Is this really necessary? Several components of the changes were posted on airline websites, including Air Canada. News outlets covered the details over and over again. And travelers figured out the content of the directives really quickly, as security procedures changed around the globe.
TSA directives are categorized as “sensitive security information,” regardless of specific content, according to the Electronic Code of Federal Regulations title 49, section B, chapter xii, subchapter B, part 1520 (“current as of December 28, 2009,” which seems like it was updated after this incident…) And “covered persons” (such as airlines, airport managers, etc.) who have access to this information have a legal duty to protect the contents of sensitive security information. Notably, journalists and bloggers are not covered persons, so presumably cannot be guilty of any crime here by disclosing information — TSA employees, airlines, and airports might be. Thus, the subpoenas to find those who CAN be punished.
There are several questions at hand: First, should these security directives necessarily be considered secret? After all, they directly affect thousands of travelers daily, and govern the behavior of passengers in airports.
Second, is it necessary to use intimidation tactics and to violate the tradition of journalistic privilege, in order to conduct an internal investigation? I understand that TSA is concerned that they’re not following protocol, given the debacle of the improperly-redacted documents. But is this the way to do it?
And what the heck is going on with this tweet:
Frischling’s subsequent tweets state that he spent “two hours or so” with federal agents. In that case, the pictured tweet, sent minutes earlier, suggests a) the source of the leak was anonymous, and b) the feds are pressuring him to help them on a fishing expedition.

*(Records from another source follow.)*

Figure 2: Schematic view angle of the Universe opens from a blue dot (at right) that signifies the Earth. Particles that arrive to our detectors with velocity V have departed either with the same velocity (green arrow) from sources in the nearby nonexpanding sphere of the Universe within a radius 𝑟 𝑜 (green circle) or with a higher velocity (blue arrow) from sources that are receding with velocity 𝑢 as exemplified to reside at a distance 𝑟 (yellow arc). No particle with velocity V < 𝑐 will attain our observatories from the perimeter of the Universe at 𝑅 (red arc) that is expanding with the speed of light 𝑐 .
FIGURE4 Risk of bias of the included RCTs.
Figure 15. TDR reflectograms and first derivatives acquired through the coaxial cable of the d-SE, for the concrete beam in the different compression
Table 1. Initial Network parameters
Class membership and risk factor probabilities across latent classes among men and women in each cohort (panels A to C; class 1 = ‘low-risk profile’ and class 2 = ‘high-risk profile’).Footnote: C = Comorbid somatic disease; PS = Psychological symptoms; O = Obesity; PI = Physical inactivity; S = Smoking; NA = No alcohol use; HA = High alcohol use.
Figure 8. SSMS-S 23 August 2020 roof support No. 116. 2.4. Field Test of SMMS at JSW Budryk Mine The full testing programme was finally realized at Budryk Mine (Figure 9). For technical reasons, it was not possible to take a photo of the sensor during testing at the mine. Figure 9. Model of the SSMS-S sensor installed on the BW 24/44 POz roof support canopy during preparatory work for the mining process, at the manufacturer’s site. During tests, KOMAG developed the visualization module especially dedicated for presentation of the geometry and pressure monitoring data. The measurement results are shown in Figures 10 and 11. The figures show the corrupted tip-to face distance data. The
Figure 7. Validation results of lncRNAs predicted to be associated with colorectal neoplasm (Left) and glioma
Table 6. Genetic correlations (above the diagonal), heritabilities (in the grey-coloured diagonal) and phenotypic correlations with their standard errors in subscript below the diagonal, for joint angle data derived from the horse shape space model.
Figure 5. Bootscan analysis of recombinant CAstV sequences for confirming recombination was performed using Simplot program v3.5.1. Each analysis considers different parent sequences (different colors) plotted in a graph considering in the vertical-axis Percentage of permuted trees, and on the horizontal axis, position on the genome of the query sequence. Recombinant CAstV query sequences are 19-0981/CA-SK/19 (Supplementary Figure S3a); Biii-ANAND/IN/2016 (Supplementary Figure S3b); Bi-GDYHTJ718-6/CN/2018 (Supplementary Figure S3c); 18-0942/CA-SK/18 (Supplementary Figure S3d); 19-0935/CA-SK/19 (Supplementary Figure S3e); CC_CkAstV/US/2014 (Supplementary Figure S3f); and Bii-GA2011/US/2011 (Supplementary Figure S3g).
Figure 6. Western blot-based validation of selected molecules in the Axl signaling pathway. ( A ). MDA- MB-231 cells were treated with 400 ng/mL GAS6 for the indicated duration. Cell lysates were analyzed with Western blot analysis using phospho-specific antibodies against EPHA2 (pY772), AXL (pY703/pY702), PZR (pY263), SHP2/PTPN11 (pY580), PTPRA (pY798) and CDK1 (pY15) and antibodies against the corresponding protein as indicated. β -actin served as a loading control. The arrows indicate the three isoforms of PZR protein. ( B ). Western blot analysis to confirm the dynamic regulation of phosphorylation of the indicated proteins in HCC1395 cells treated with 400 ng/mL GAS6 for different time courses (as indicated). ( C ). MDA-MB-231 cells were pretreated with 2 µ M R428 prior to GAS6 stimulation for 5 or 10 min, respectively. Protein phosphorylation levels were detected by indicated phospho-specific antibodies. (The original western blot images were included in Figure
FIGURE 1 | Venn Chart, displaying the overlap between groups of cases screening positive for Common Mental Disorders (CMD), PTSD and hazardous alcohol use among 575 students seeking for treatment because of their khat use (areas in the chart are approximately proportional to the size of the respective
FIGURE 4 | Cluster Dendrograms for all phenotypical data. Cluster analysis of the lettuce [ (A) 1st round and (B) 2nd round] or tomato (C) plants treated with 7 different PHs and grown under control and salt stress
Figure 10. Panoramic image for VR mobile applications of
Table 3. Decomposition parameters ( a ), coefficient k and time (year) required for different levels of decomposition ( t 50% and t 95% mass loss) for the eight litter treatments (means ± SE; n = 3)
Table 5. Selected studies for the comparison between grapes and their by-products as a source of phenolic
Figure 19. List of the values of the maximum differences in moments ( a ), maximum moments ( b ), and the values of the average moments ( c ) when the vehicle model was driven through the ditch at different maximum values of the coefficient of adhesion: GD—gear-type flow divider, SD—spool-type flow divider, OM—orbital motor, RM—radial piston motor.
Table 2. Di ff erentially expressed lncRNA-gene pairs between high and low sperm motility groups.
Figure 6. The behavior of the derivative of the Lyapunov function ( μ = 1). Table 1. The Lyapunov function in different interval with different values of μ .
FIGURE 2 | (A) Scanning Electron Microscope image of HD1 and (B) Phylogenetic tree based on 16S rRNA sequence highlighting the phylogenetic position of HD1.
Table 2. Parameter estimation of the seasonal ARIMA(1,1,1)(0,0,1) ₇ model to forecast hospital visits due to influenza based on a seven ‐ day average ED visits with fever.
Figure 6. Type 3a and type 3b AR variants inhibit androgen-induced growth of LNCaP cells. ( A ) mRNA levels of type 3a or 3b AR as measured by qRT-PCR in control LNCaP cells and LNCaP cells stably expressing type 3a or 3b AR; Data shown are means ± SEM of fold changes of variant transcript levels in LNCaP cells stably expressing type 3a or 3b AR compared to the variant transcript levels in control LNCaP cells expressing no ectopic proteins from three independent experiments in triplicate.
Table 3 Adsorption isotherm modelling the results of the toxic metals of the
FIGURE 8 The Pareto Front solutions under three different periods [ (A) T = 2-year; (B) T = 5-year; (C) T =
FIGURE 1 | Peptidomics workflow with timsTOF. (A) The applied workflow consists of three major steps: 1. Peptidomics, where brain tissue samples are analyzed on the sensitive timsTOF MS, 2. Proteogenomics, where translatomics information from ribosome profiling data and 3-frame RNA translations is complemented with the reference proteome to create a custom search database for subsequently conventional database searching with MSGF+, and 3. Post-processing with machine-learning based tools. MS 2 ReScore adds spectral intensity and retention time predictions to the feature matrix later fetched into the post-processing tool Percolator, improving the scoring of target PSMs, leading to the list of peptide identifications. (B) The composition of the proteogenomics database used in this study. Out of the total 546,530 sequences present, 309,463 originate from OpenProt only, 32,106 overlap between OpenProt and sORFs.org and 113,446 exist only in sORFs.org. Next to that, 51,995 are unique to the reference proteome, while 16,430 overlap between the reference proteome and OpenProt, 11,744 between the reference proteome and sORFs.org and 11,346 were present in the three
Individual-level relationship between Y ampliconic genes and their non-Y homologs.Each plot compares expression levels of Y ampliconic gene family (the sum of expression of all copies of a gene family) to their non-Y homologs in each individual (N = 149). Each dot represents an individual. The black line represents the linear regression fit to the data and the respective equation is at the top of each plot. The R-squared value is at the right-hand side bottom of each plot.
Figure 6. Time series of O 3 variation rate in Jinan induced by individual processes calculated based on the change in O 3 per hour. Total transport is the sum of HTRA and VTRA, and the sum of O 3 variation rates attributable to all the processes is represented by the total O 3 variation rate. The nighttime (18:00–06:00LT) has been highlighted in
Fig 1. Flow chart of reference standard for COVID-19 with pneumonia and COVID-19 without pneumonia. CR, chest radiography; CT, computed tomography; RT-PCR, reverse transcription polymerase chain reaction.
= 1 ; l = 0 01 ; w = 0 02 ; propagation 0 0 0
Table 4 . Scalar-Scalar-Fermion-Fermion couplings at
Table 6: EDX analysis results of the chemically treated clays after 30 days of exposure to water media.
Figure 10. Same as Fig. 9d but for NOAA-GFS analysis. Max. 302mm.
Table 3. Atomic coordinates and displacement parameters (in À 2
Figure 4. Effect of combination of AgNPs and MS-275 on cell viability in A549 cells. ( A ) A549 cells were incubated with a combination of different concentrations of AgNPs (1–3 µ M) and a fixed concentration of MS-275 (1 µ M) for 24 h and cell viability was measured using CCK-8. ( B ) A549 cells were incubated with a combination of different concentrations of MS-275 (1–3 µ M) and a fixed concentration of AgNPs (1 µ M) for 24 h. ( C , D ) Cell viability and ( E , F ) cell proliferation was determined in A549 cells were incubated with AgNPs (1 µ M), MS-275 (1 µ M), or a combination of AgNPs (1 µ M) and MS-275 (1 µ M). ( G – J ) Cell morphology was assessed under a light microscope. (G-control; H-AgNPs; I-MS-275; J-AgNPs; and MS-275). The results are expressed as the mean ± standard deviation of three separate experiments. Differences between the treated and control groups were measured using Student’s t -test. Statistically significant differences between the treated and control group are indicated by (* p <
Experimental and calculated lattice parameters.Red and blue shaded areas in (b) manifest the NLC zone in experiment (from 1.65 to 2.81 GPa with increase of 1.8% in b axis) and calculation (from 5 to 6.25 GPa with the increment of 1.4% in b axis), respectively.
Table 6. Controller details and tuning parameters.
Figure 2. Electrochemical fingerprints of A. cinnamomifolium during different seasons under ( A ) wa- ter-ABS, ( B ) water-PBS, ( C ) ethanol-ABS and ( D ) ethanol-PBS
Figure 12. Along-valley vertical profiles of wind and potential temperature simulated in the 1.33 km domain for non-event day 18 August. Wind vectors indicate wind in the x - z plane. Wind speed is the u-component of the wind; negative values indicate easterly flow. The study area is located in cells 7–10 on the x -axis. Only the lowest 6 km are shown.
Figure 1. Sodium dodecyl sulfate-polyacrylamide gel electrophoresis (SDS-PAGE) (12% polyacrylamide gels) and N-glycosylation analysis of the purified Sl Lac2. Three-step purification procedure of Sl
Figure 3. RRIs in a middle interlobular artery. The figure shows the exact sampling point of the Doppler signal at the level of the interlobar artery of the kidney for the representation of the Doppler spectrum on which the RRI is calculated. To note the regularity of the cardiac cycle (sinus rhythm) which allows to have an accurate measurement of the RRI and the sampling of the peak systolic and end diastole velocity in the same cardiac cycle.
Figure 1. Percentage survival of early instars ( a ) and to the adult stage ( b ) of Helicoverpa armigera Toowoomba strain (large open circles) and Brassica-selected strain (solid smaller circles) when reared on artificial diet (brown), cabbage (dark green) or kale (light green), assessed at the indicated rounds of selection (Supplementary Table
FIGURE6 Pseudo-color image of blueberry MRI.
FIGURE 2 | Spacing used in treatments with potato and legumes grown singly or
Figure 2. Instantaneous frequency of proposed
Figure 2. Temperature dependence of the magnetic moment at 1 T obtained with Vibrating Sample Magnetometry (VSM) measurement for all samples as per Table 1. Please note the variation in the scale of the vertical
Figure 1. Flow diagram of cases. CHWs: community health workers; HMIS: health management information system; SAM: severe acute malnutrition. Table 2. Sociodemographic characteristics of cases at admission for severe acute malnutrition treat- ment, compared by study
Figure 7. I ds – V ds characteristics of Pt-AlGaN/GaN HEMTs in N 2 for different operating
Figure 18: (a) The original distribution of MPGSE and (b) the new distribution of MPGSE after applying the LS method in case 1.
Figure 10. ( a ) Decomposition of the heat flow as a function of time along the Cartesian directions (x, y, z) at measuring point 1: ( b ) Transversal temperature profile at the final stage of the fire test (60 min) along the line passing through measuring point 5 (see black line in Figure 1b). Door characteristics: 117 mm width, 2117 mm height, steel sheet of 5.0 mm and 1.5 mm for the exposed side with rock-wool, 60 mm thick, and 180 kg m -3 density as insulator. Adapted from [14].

The biggest danger here is that bloggers and journalists will shy away from publishing information that they are legally entitled to do, for fear that the federal government will harass them. This can have a chilling effect on the dissemination of information in a democracy.
The logical inconsistency of the TSA policy was bad enough. Publicly going after bloggers who posted the policy — and criticized it — only makes the agency look worse.